Cawthorn's campaign says they purchased gifts for people who host fundraisers for the congressman.
Campaign gifts like this are legal.
Republican Rep. Madison Cawthorn of North Carolina's campaign spent $1,700 on "gifts" from a North Carolina taxidermist, which a spokesman said will be given to the hosts of future fundraisers for the 26-year-old congressman.
The campaign expense, which Cawthorn's campaign disclosed last Friday as part of routine quarterly filings with the Federal Election Commission, was made on August 31 and is described simply as "gifts for hosts."
The disclosures, which cover donations and spending for July, August, and September, show that Cawthorn raised just over $570,000 but spent roughly $615,000 during this 3 month stretch. Despite the deficit, Cawthorn's campaign reports still having nearly $373,000 in cash on hand.

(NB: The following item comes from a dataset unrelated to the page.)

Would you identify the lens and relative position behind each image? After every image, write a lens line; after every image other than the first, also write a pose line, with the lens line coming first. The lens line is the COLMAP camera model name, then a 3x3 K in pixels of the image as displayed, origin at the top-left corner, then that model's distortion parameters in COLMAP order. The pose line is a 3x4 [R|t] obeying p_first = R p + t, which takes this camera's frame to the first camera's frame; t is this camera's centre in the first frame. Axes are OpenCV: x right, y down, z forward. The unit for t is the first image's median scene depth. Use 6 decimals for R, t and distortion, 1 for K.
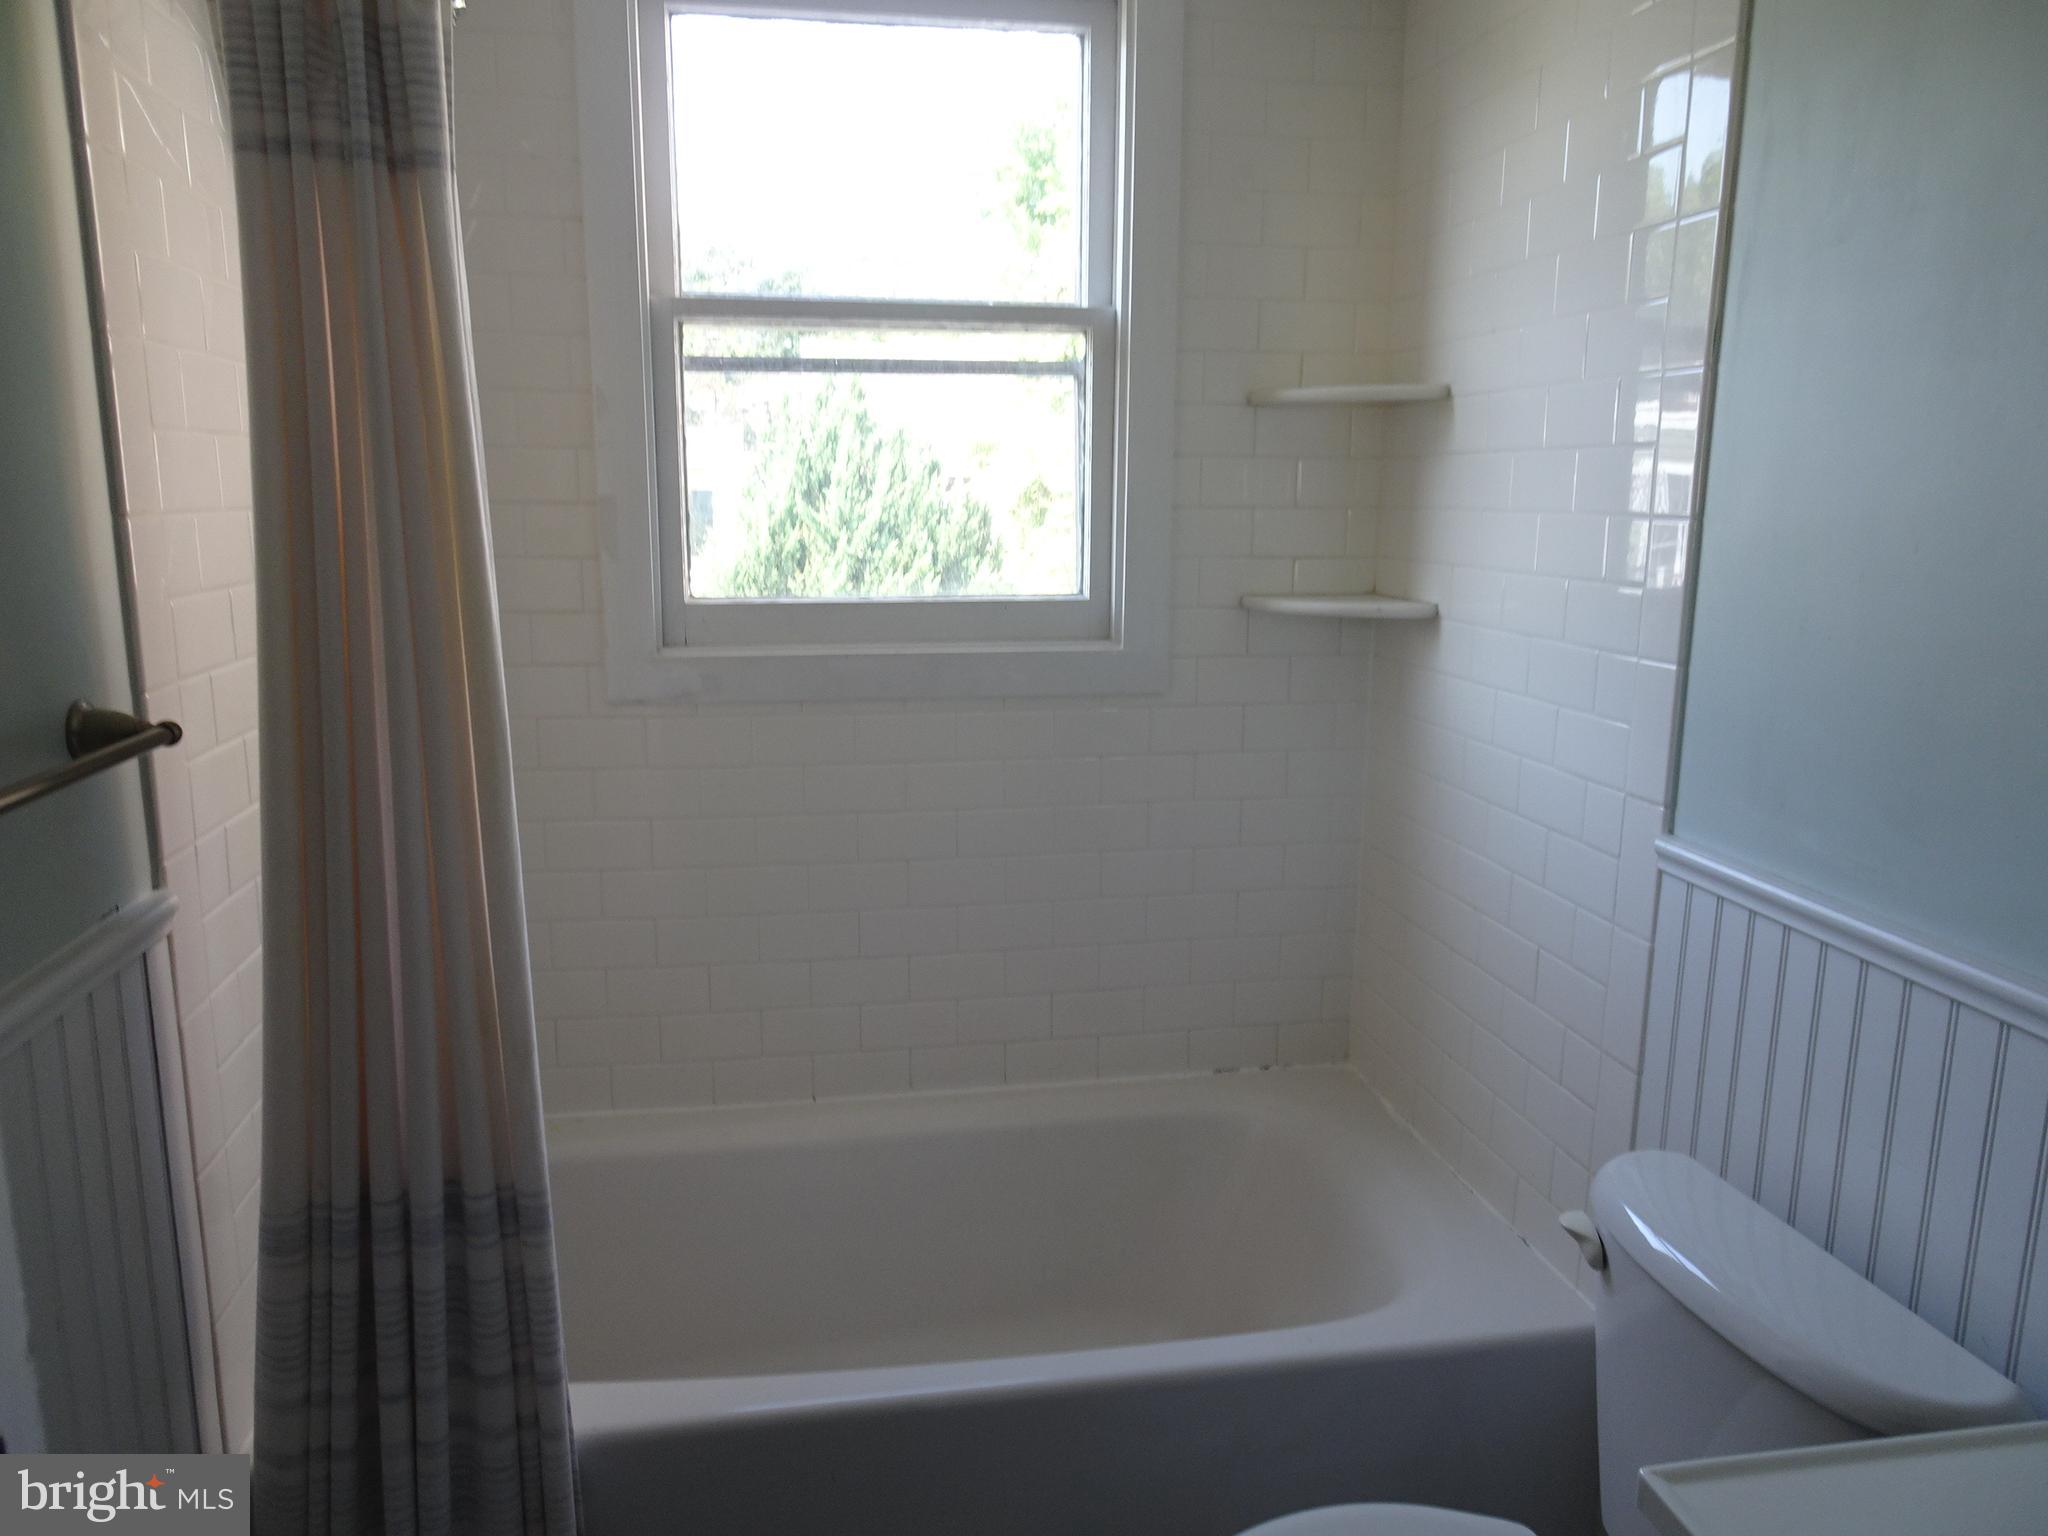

The four-figure payment was made to "Taxidermy By Neal Pate" in Willow Spring, North Carolina, a small unincorporated community south of Raleigh, the state capital. Asked about the expense, a spokesperson for Cawthorn's campaign said that they "purchased several items from this vendor as gifts to be given out to fundraising hosts when they hold events with our campaign."
Cawthorn's campaign did not respond to a question about what kinds of "gifts" were purchased, and little information about the taxidermist exists online. Neal Pate did not immediately respond to an attempt to contact him via phone.
According to one website, Pate won the "Most Artistic Entry Award" in a 2009 taxidermy competition for a sculpture of a stuffed bird based on the taxidermist's "innovation, skill, artistic talent and high quality." Posts on duck-hunting forums indicate that Pate is well-regarded when it comes to stuffing birds.
Gifts for fundraiser hosts are generally permissible under federal campaign finance laws, an FEC spokesperson confirmed to Insider. He referred to a clause within the FEC's candidate guide that states that "on special occasions, campaign funds may be used to purchase gifts or make donations of nominal value to persons other than the members of the candidate's family."